Understanding how to maximize profit is a cornerstone of any business strategy. Profit optimization involves determining the combination of product quantities that generates the highest profit. In a mathematical sense, this is achieved by finding the maximum value of a profit function, which is typically dependent on several variables representing the quantities of products sold.

In our example, a firm's profit from selling two products is described by a specific function with terms representing revenue, costs, and the interaction between the two products. The critical point for profit maximization occurs where there is neither an increase nor decrease in profit with slight variations in product quantities. These stationary points are typically found using techniques from calculus, such as setting the partial derivatives to zero. The goal is to find the 'sweet spot' where profit peaks considering all influencing factors.

In multivariable calculus, partial derivatives play a decisive role in understanding the behavior of functions with more than one variable. They measure how a function changes as each variable is slightly varied while all other variables are held constant.

To calculate a partial derivative, you treat all other variables as constants and differentiate with respect to the variable of interest. For instance, the partial derivatives of the profit function with respect to both products, represented as \(x_1\) and \(x_2\), reveal how slight changes in the number of units sold of each product influence the profit. The calculation and interpretation of these partial derivatives are critical in determining the direction of change for optimising profit.

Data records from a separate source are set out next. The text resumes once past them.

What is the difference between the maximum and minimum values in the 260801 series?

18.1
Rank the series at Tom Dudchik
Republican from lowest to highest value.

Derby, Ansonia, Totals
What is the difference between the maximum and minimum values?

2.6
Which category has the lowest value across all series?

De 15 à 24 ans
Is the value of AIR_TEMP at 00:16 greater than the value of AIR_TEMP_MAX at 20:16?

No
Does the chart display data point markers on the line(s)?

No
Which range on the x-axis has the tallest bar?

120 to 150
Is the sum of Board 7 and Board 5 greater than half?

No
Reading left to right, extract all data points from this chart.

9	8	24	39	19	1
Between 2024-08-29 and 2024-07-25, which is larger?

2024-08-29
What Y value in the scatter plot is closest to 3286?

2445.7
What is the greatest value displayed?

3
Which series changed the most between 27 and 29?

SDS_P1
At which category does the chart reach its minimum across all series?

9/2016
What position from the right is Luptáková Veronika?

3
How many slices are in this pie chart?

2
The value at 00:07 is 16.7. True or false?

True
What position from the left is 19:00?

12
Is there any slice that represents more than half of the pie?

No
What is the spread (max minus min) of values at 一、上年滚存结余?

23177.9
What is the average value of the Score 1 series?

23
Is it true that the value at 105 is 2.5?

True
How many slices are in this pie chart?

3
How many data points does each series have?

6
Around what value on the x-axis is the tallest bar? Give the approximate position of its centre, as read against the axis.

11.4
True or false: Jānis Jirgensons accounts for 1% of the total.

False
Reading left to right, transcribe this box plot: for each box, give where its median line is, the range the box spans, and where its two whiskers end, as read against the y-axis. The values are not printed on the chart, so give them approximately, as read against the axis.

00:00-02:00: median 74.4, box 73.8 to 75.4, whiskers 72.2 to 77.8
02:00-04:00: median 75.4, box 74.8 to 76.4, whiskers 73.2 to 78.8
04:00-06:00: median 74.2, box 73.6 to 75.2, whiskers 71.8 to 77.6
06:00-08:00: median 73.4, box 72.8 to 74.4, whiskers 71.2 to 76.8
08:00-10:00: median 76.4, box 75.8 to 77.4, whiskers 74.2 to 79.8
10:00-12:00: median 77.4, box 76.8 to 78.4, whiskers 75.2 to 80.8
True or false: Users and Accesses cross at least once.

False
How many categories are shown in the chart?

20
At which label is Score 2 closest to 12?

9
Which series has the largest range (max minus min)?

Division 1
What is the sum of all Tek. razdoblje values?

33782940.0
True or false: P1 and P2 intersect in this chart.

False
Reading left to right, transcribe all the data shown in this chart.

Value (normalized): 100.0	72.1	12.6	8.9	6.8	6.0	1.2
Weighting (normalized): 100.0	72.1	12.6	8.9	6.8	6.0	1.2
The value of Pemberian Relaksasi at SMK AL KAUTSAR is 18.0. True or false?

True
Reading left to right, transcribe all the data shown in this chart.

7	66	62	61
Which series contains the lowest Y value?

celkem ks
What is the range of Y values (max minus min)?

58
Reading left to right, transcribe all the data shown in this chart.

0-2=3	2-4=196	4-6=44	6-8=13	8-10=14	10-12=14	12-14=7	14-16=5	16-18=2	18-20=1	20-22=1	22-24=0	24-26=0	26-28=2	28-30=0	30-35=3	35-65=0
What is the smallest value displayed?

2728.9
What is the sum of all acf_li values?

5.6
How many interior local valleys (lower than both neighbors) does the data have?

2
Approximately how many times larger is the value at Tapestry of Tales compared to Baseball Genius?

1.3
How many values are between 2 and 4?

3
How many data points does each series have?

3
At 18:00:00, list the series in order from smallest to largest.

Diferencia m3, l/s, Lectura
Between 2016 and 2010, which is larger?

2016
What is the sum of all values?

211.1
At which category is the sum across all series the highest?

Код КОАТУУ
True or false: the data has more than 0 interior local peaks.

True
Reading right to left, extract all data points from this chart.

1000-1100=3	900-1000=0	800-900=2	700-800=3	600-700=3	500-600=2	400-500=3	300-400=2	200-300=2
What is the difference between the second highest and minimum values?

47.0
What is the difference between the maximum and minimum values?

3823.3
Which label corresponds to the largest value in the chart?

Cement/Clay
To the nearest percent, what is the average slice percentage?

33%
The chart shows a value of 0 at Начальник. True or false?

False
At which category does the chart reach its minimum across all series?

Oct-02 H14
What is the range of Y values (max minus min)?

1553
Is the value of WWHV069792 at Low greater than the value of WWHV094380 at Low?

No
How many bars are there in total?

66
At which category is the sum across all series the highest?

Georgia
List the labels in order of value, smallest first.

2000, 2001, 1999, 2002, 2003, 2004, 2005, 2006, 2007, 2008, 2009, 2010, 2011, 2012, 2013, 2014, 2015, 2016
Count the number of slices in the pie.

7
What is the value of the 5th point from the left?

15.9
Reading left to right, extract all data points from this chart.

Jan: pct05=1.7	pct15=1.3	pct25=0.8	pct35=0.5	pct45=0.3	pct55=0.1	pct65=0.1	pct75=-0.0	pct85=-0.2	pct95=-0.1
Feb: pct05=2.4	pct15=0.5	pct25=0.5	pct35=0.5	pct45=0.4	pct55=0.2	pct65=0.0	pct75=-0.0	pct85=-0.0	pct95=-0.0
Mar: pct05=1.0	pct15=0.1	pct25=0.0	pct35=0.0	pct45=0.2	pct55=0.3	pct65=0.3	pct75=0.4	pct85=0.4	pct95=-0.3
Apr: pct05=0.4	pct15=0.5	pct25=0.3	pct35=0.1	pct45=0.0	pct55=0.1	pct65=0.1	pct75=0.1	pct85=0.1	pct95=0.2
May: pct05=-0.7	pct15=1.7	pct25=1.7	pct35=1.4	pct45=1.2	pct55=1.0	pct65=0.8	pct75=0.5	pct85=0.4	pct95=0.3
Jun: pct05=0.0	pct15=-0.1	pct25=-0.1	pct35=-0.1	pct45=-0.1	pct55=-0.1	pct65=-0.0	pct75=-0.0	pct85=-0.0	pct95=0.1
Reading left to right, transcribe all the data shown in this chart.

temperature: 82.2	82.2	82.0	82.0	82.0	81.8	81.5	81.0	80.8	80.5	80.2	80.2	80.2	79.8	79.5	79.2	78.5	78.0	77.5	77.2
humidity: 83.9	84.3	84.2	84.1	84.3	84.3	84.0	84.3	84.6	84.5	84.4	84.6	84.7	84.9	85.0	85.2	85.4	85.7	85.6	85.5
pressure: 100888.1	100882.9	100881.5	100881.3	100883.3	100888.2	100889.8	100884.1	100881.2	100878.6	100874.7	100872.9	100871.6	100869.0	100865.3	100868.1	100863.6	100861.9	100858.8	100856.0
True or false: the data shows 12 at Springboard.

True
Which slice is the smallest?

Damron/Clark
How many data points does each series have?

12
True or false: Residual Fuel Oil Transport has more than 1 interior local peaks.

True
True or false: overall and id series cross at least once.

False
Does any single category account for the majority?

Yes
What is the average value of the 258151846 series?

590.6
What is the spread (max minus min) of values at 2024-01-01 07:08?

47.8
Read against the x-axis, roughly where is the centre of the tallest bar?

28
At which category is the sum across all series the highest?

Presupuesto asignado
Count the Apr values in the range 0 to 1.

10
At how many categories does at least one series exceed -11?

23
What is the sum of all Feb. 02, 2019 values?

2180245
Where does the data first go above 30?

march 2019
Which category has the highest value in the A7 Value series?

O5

This branch of mathematics is essential for analyzing and solving problems that involve more than one variable. In the context of profit optimization, multivariable calculus enables us to understand how different levels of product sales (variables) affect the total profit of a company.

Calculus tools, such as partial derivatives, the gradient vector, and critical points analysis, are vital for identifying profit-maximizing strategies. Techniques like the second derivative test or the Hessian matrix can further help determine whether a point is a local maximum, minimum, or a saddle point, thus helping businesses make informed decisions about their product sales strategy.

An economic function is a mathematical representation of the relationships between various economic variables. In our example, the profit function \(P\) represents the relationship between the quantities of two products sold and the resulting profit. These functions not only aid in profit prediction but provide insights into cost structure, revenue potential, and how different components of the business interact with each other.

By analyzing economic functions, we get a clearer view of how altering one part of the system can lead to changes in the overall profitability. This makes these functions incredibly useful for strategic planning and financial analysis within the context of economics and business.